Mi periplo termina entrando fortuitamente en la Mark Weiss Gallery, especializada en obras “viscerales” -dos muestras recientes de Hermann Nitsch hablan claro en este sentido-. Otro canadiense, Marc Séguin (también autor de una novela) presenta sus óleos con “intervenciones” tituladas Derrotas. A retratos de personajes y situaciones por razones diferentes “intocables” (el papa Wojtila, los nativos americanos, escenas del holocausto) o controvertidos (el supuesto asesino de Kennedy, Lee Harvey Oswald, el multimillonario ruso Roman Abramovich) aplica materiales distintos: plumas, manchas de acrílico en estilo expresionista abstracto, cenizas, alquitrán. Para El último cuervo, pieza que “saluda” al público entrante, ha pegado directamente a la tela un pájaro de verdad, aplastado y embalsamado.

Provocador, pero con gracia y hasta afabilidad: también así se podría describir la experiencia de este tour. Se ve de todo, como era de esperar, pero el olor de la plata y cierto esnobismo se filtran por todas partes y plastifican las sensaciones.

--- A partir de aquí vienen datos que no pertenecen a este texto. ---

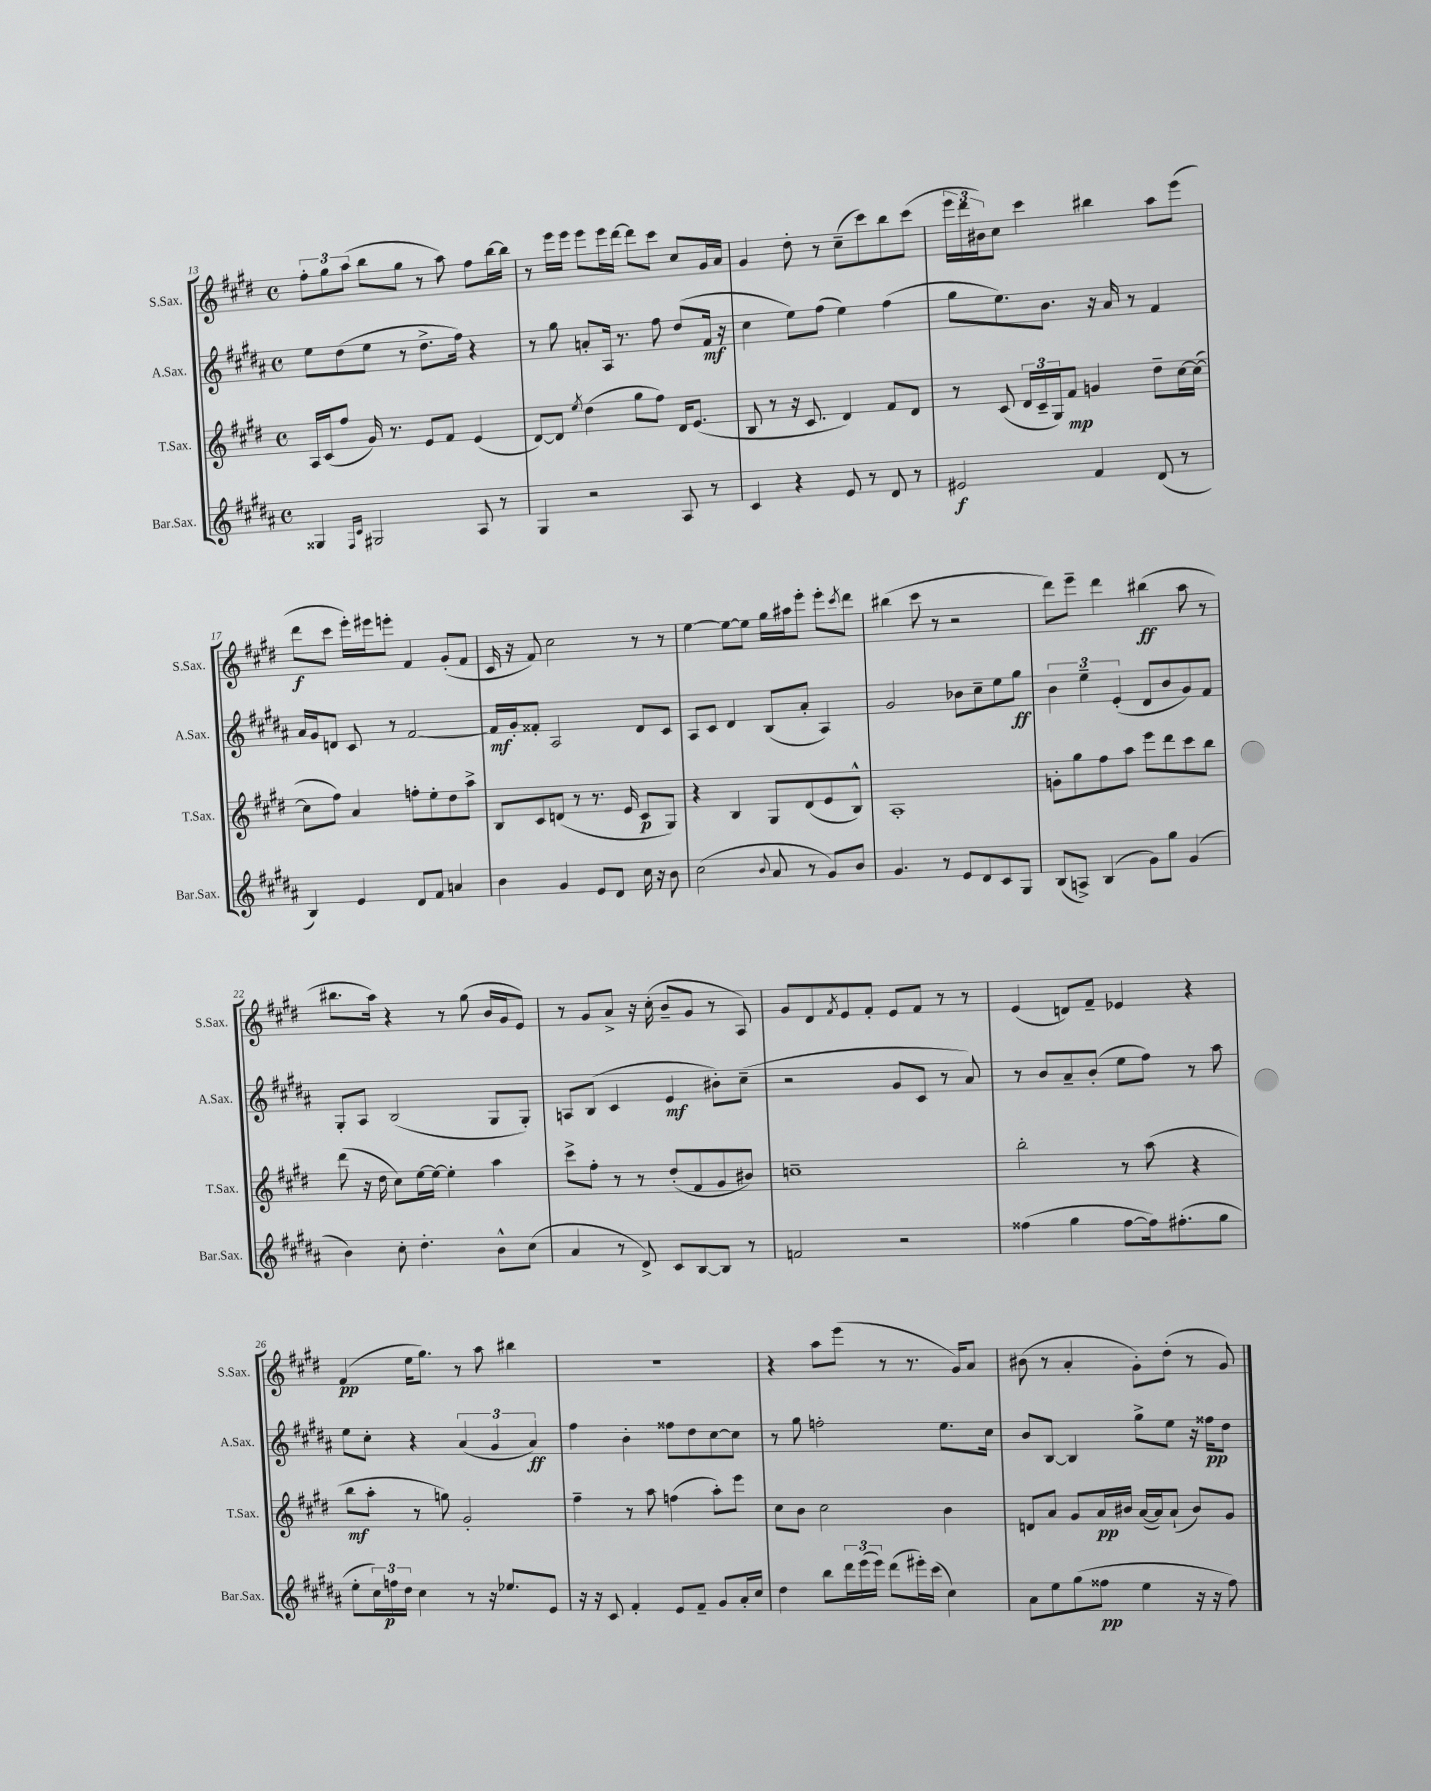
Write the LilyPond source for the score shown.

Aunque Nueva York ya no es la París de los años 20 (¿será por estos ecos míticos que en el espacio de cuatro cuadras paso frente a tres cafés con nombres franceses?) y hoy en día cierto vigor e infracción se buscan más en Berlín y Londres, se dice que para conocer lo verdaderamente nuevo habría que bajar unas cuantas cuadras y llegar al Lower East Side, donde desde 2008, luego de la inauguración de la nueva sede del vanguardista New Museum, las calles se han llenado de decenas de galerías chicas y agresivas, prontas a catapultarse en el gran mercado para volverse quizá la nueva Chelsea. Etapa obligada, entonces, para viajes futuros.